You probably have years of posts on your accounts, and some of them are going to look different in the context of a divorce than they did when you posted them. The photo from the Vegas trip where the caption was a joke about money. The post complaining about parenting duties on a hard night. The check-in at a bar on a Tuesday. None of these are crimes, but any of them can be framed in ways you do not want them framed. Go back through your visible posts with the deliberate, slightly cold eye of someone who does not know you and is looking for ammunition. You do not have to delete everything, and in fact your lawyer may advise against wholesale deletion because that can look like evidence tampering depending on where you are in proceedings. Ask before you delete anything. But do tighten your privacy settings so that only people you genuinely trust can see what you post going forward. This is not paranoia. This is the same common sense you would apply to any situation where you knew someone unfriendly was paying attention.

Post the life you are actually living, carefully

Going completely dark on social media is one option, and for some people it is the right one. But for a lot of people, a sudden total silence after years of regular posting reads as its own kind of announcement, and it can also feel isolating in a moment when you genuinely need connection. So if you are going to post, post the life you are actually living, just the parts that are not about the divorce. The book you are reading. The dinner you made. The friend who drove two hours to sit on your couch. The dog, always the dog. These posts serve two purposes. First, they keep your actual relationships warm without requiring you to broadcast anything private. Second, they are true, which means they cannot really be used against you. What tends to trip people up is the performative version of this, the posts that are technically about something neutral but are clearly directed at an audience of one. The caption that is a little too pointed. The quote that is a little too on-the-nose. Your ex will see it. Their lawyer might see it. And more importantly, you will have spent emotional energy on something that does not actually help you move forward.

Make a real decision about whether you follow your ex

This is not a gentle suggestion. Research consistently shows that people who unfollow, mute, or block their ex after a breakup or divorce process the experience better than people who keep watching. Every time you check their profile, you are not getting closure. You are hitting a reset button on whatever calm you had managed to build up. If you have convinced yourself that monitoring their account is strategic, is practical, is something you need for the kids or the case, be honest about whether that is actually true or whether it is the oldest human impulse in the book, which is wanting to know what someone is doing when they have stopped letting you know. The anxious pull to check their feed is not about information. Research suggests it is the same wiring that made you check your phone constantly when you were together, and it will not quiet down just because the stakes have changed. You are not being dramatic by blocking someone you were married to. You are choosing the option that research already knows works. If it helps to read more about what it feels like when they seem to be doing fine and you are not, we wrote about that directly in our piece on your ex thriving on social media while you are struggling with jealousy.

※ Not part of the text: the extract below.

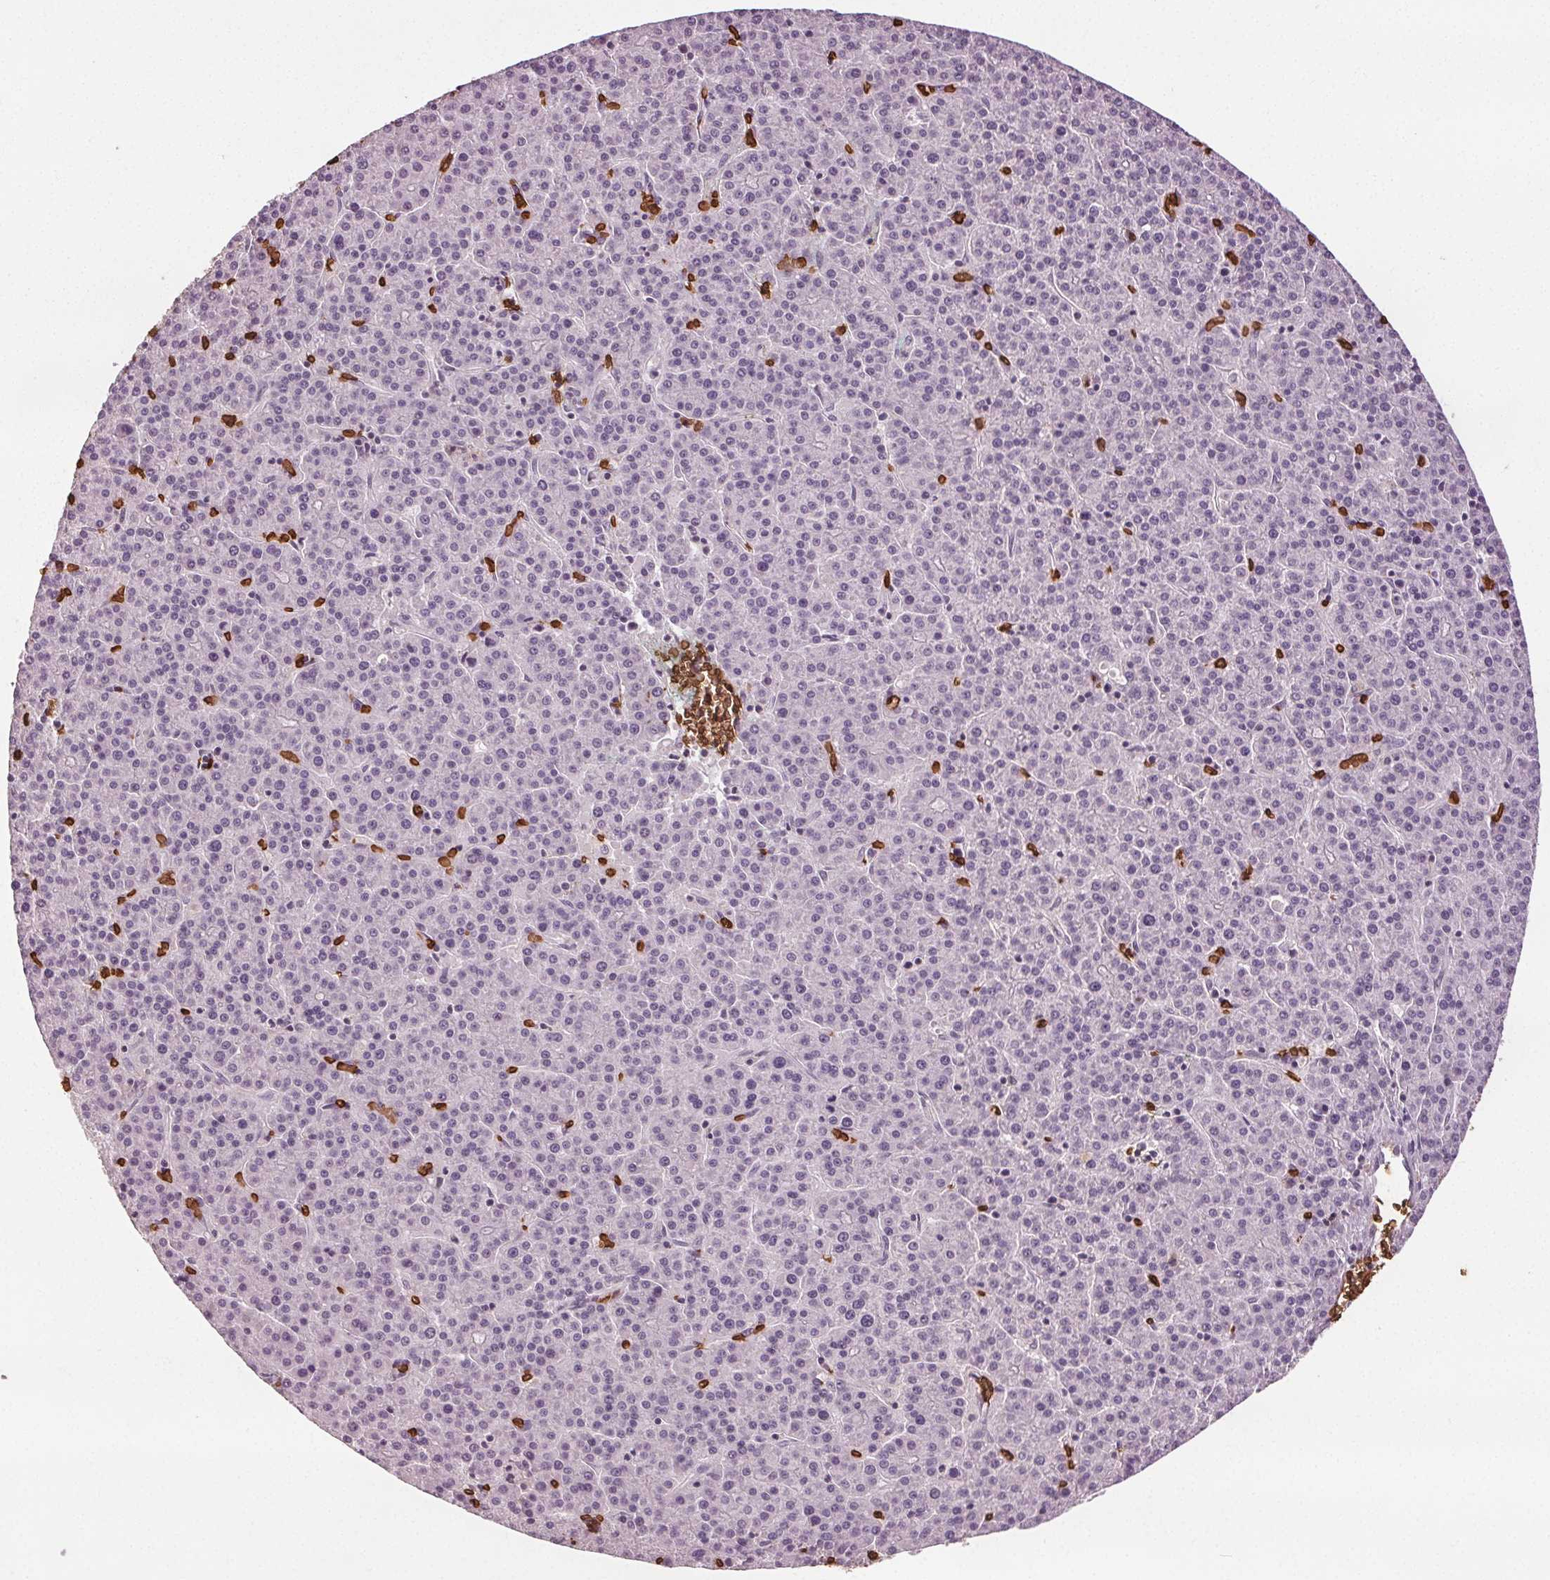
{"staining": {"intensity": "negative", "quantity": "none", "location": "none"}, "tissue": "liver cancer", "cell_type": "Tumor cells", "image_type": "cancer", "snomed": [{"axis": "morphology", "description": "Carcinoma, Hepatocellular, NOS"}, {"axis": "topography", "description": "Liver"}], "caption": "A high-resolution histopathology image shows immunohistochemistry staining of liver hepatocellular carcinoma, which displays no significant staining in tumor cells. (DAB IHC, high magnification).", "gene": "SLC4A1", "patient": {"sex": "female", "age": 58}}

Build a private ritual for the things you cannot post

Some of what you are feeling right now is too real for a public feed and too big to just keep inside. You need somewhere to put it. This is where private rituals do something that posting genuinely cannot, which is give you back a feeling of control over something that has felt completely out of your hands. Research on grief suggests you do not have to believe a ritual will work for it to work. Write the post you will never publish and then burn the paper. Make a voice memo you will delete in the morning. Start a private, locked journal account with zero followers where you write everything. Plant something. Box up one specific object and put it somewhere you cannot see it. These small ceremonies sound odd from the outside, but they serve a real function. They give the feeling somewhere to go that is not a public record, not a screenshot someone can save, and not another thing you will look back at in two years and wish you had kept to yourself. The most honest version of what you are going through deserves a container that is actually safe.